→ TASK INPUT:
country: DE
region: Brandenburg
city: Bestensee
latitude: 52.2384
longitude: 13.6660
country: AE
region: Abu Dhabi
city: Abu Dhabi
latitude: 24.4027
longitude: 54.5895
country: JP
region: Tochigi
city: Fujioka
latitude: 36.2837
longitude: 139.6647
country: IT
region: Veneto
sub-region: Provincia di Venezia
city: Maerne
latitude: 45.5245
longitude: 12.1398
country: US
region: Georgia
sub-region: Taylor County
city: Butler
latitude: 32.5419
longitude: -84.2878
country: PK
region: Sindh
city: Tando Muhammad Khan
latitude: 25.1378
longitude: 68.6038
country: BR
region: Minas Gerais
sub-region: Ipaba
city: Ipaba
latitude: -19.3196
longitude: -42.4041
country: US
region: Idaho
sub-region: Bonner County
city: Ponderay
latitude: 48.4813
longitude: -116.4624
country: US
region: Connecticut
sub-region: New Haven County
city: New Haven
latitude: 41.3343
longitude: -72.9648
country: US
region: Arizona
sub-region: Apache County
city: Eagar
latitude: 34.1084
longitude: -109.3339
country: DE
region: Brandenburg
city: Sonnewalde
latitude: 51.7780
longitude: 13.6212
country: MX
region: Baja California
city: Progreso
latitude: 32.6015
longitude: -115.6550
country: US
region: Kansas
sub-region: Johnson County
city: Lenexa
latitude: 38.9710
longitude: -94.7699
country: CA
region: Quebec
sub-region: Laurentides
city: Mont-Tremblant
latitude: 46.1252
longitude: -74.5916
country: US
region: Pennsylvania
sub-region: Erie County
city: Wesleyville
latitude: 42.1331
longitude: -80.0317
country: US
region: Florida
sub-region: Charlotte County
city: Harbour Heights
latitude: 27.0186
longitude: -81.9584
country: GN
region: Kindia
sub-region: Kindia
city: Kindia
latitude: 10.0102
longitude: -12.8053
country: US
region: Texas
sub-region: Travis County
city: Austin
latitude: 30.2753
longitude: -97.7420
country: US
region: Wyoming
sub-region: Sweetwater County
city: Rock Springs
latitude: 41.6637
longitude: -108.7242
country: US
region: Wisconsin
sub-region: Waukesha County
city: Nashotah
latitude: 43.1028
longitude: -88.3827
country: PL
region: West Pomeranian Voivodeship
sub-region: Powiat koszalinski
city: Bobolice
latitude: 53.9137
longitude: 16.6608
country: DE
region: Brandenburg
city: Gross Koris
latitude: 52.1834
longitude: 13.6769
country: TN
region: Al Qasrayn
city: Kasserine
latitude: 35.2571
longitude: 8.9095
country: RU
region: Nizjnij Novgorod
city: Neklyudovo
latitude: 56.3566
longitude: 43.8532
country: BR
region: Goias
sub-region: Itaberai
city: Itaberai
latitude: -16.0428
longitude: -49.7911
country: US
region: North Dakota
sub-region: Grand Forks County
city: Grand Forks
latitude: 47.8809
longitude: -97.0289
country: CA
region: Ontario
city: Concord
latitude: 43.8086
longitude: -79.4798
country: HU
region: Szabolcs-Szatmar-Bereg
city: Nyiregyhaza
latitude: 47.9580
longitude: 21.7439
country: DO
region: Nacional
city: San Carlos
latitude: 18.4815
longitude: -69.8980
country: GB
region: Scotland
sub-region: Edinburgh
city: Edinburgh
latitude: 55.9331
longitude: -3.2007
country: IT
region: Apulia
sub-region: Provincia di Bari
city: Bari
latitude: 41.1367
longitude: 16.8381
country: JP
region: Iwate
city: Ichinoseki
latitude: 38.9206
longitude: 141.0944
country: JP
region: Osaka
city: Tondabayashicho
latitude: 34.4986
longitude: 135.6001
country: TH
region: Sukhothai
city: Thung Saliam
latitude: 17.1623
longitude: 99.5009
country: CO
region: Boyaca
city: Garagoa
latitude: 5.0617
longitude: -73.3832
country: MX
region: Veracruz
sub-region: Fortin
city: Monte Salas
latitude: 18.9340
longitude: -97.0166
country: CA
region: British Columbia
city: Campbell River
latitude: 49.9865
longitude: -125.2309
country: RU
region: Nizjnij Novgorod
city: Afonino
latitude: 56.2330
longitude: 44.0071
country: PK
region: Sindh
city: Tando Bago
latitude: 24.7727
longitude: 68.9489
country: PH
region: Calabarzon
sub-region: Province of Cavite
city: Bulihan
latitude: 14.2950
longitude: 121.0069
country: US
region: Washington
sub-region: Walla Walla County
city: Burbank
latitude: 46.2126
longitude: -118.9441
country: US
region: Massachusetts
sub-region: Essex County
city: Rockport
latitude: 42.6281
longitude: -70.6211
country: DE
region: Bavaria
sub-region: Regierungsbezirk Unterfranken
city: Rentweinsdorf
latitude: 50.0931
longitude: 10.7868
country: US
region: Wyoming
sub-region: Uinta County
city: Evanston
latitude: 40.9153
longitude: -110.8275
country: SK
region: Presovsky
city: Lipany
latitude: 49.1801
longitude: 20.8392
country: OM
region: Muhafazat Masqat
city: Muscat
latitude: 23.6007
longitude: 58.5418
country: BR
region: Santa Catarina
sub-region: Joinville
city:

→ WHAT NEEDS TO BE DONE:
Convert all of the lines above into a Markdown table with two columns, Row and Entry, numbering each row and omitting any blank lines.

→ REPLY TO THE TASK:
| Row | Entry |
|---|---|
| 1 | country: DE |
| 2 | region: Brandenburg |
| 3 | city: Bestensee |
| 4 | latitude: 52.2384 |
| 5 | longitude: 13.6660 |
| 6 | country: AE |
| 7 | region: Abu Dhabi |
| 8 | city: Abu Dhabi |
| 9 | latitude: 24.4027 |
| 10 | longitude: 54.5895 |
| 11 | country: JP |
| 12 | region: Tochigi |
| 13 | city: Fujioka |
| 14 | latitude: 36.2837 |
| 15 | longitude: 139.6647 |
| 16 | country: IT |
| 17 | region: Veneto |
| 18 | sub-region: Provincia di Venezia |
| 19 | city: Maerne |
| 20 | latitude: 45.5245 |
| 21 | longitude: 12.1398 |
| 22 | country: US |
| 23 | region: Georgia |
| 24 | sub-region: Taylor County |
| 25 | city: Butler |
| 26 | latitude: 32.5419 |
| 27 | longitude: -84.2878 |
| 28 | country: PK |
| 29 | region: Sindh |
| 30 | city: Tando Muhammad Khan |
| 31 | latitude: 25.1378 |
| 32 | longitude: 68.6038 |
| 33 | country: BR |
| 34 | region: Minas Gerais |
| 35 | sub-region: Ipaba |
| 36 | city: Ipaba |
| 37 | latitude: -19.3196 |
| 38 | longitude: -42.4041 |
| 39 | country: US |
| 40 | region: Idaho |
| 41 | sub-region: Bonner County |
| 42 | city: Ponderay |
| 43 | latitude: 48.4813 |
| 44 | longitude: -116.4624 |
| 45 | country: US |
| 46 | region: Connecticut |
| 47 | sub-region: New Haven County |
| 48 | city: New Haven |
| 49 | latitude: 41.3343 |
| 50 | longitude: -72.9648 |
| 51 | country: US |
| 52 | region: Arizona |
| 53 | sub-region: Apache County |
| 54 | city: Eagar |
| 55 | latitude: 34.1084 |
| 56 | longitude: -109.3339 |
| 57 | country: DE |
| 58 | region: Brandenburg |
| 59 | city: Sonnewalde |
| 60 | latitude: 51.7780 |
| 61 | longitude: 13.6212 |
| 62 | country: MX |
| 63 | region: Baja California |
| 64 | city: Progreso |
| 65 | latitude: 32.6015 |
| 66 | longitude: -115.6550 |
| 67 | country: US |
| 68 | region: Kansas |
| 69 | sub-region: Johnson County |
| 70 | city: Lenexa |
| 71 | latitude: 38.9710 |
| 72 | longitude: -94.7699 |
| 73 | country: CA |
| 74 | region: Quebec |
| 75 | sub-region: Laurentides |
| 76 | city: Mont-Tremblant |
| 77 | latitude: 46.1252 |
| 78 | longitude: -74.5916 |
| 79 | country: US |
| 80 | region: Pennsylvania |
| 81 | sub-region: Erie County |
| 82 | city: Wesleyville |
| 83 | latitude: 42.1331 |
| 84 | longitude: -80.0317 |
| 85 | country: US |
| 86 | region: Florida |
| 87 | sub-region: Charlotte County |
| 88 | city: Harbour Heights |
| 89 | latitude: 27.0186 |
| 90 | longitude: -81.9584 |
| 91 | country: GN |
| 92 | region: Kindia |
| 93 | sub-region: Kindia |
| 94 | city: Kindia |
| 95 | latitude: 10.0102 |
| 96 | longitude: -12.8053 |
| 97 | country: US |
| 98 | region: Texas |
| 99 | sub-region: Travis County |
| 100 | city: Austin |
| 101 | latitude: 30.2753 |
| 102 | longitude: -97.7420 |
| 103 | country: US |
| 104 | region: Wyoming |
| 105 | sub-region: Sweetwater County |
| 106 | city: Rock Springs |
| 107 | latitude: 41.6637 |
| 108 | longitude: -108.7242 |
| 109 | country: US |
| 110 | region: Wisconsin |
| 111 | sub-region: Waukesha County |
| 112 | city: Nashotah |
| 113 | latitude: 43.1028 |
| 114 | longitude: -88.3827 |
| 115 | country: PL |
| 116 | region: West Pomeranian Voivodeship |
| 117 | sub-region: Powiat koszalinski |
| 118 | city: Bobolice |
| 119 | latitude: 53.9137 |
| 120 | longitude: 16.6608 |
| 121 | country: DE |
| 122 | region: Brandenburg |
| 123 | city: Gross Koris |
| 124 | latitude: 52.1834 |
| 125 | longitude: 13.6769 |
| 126 | country: TN |
| 127 | region: Al Qasrayn |
| 128 | city: Kasserine |
| 129 | latitude: 35.2571 |
| 130 | longitude: 8.9095 |
| 131 | country: RU |
| 132 | region: Nizjnij Novgorod |
| 133 | city: Neklyudovo |
| 134 | latitude: 56.3566 |
| 135 | longitude: 43.8532 |
| 136 | country: BR |
| 137 | region: Goias |
| 138 | sub-region: Itaberai |
| 139 | city: Itaberai |
| 140 | latitude: -16.0428 |
| 141 | longitude: -49.7911 |
| 142 | country: US |
| 143 | region: North Dakota |
| 144 | sub-region: Grand Forks County |
| 145 | city: Grand Forks |
| 146 | latitude: 47.8809 |
| 147 | longitude: -97.0289 |
| 148 | country: CA |
| 149 | region: Ontario |
| 150 | city: Concord |
| 151 | latitude: 43.8086 |
| 152 | longitude: -79.4798 |
| 153 | country: HU |
| 154 | region: Szabolcs-Szatmar-Bereg |
| 155 | city: Nyiregyhaza |
| 156 | latitude: 47.9580 |
| 157 | longitude: 21.7439 |
| 158 | country: DO |
| 159 | region: Nacional |
| 160 | city: San Carlos |
| 161 | latitude: 18.4815 |
| 162 | longitude: -69.8980 |
| 163 | country: GB |
| 164 | region: Scotland |
| 165 | sub-region: Edinburgh |
| 166 | city: Edinburgh |
| 167 | latitude: 55.9331 |
| 168 | longitude: -3.2007 |
| 169 | country: IT |
| 170 | region: Apulia |
| 171 | sub-region: Provincia di Bari |
| 172 | city: Bari |
| 173 | latitude: 41.1367 |
| 174 | longitude: 16.8381 |
| 175 | country: JP |
| 176 | region: Iwate |
| 177 | city: Ichinoseki |
| 178 | latitude: 38.9206 |
| 179 | longitude: 141.0944 |
| 180 | country: JP |
| 181 | region: Osaka |
| 182 | city: Tondabayashicho |
| 183 | latitude: 34.4986 |
| 184 | longitude: 135.6001 |
| 185 | country: TH |
| 186 | region: Sukhothai |
| 187 | city: Thung Saliam |
| 188 | latitude: 17.1623 |
| 189 | longitude: 99.5009 |
| 190 | country: CO |
| 191 | region: Boyaca |
| 192 | city: Garagoa |
| 193 | latitude: 5.0617 |
| 194 | longitude: -73.3832 |
| 195 | country: MX |
| 196 | region: Veracruz |
| 197 | sub-region: Fortin |
| 198 | city: Monte Salas |
| 199 | latitude: 18.9340 |
| 200 | longitude: -97.0166 |
| 201 | country: CA |
| 202 | region: British Columbia |
| 203 | city: Campbell River |
| 204 | latitude: 49.9865 |
| 205 | longitude: -125.2309 |
| 206 | country: RU |
| 207 | region: Nizjnij Novgorod |
| 208 | city: Afonino |
| 209 | latitude: 56.2330 |
| 210 | longitude: 44.0071 |
| 211 | country: PK |
| 212 | region: Sindh |
| 213 | city: Tando Bago |
| 214 | latitude: 24.7727 |
| 215 | longitude: 68.9489 |
| 216 | country: PH |
| 217 | region: Calabarzon |
| 218 | sub-region: Province of Cavite |
| 219 | city: Bulihan |
| 220 | latitude: 14.2950 |
| 221 | longitude: 121.0069 |
| 222 | country: US |
| 223 | region: Washington |
| 224 | sub-region: Walla Walla County |
| 225 | city: Burbank |
| 226 | latitude: 46.2126 |
| 227 | longitude: -118.9441 |
| 228 | country: US |
| 229 | region: Massachusetts |
| 230 | sub-region: Essex County |
| 231 | city: Rockport |
| 232 | latitude: 42.6281 |
| 233 | longitude: -70.6211 |
| 234 | country: DE |
| 235 | region: Bavaria |
| 236 | sub-region: Regierungsbezirk Unterfranken |
| 237 | city: Rentweinsdorf |
| 238 | latitude: 50.0931 |
| 239 | longitude: 10.7868 |
| 240 | country: US |
| 241 | region: Wyoming |
| 242 | sub-region: Uinta County |
| 243 | city: Evanston |
| 244 | latitude: 40.9153 |
| 245 | longitude: -110.8275 |
| 246 | country: SK |
| 247 | region: Presovsky |
| 248 | city: Lipany |
| 249 | latitude: 49.1801 |
| 250 | longitude: 20.8392 |
| 251 | country: OM |
| 252 | region: Muhafazat Masqat |
| 253 | city: Muscat |
| 254 | latitude: 23.6007 |
| 255 | longitude: 58.5418 |
| 256 | country: BR |
| 257 | region: Santa Catarina |
| 258 | sub-region: Joinville |
| 259 | city: |